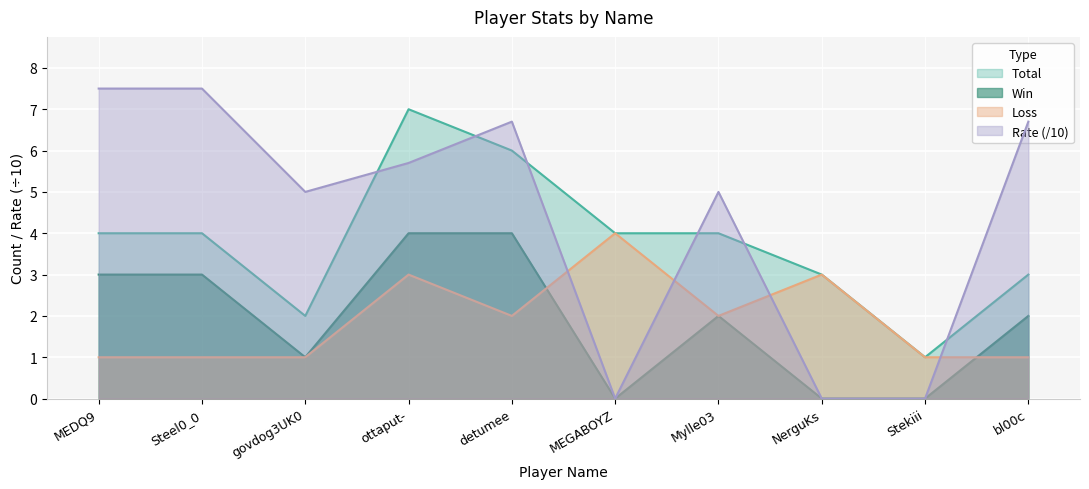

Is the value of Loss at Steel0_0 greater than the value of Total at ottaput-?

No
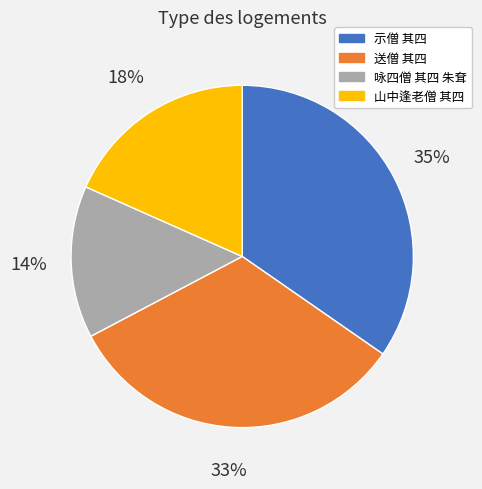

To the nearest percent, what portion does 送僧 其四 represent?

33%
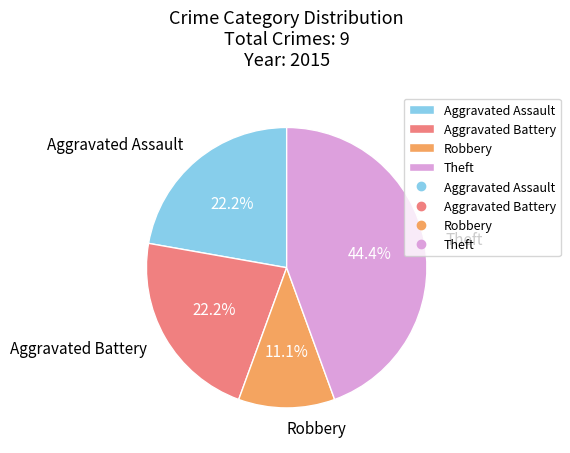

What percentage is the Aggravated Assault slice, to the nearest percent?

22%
--
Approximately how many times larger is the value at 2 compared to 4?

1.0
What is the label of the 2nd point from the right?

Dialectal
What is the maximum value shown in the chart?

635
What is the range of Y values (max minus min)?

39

**Problem statement**
Return every line above that contains the string "percent", and treat uppercase and lowercase letters as different.

**Task answer**
To the nearest percent, what portion does 送僧 其四 represent?
What percentage is the Aggravated Assault slice, to the nearest percent?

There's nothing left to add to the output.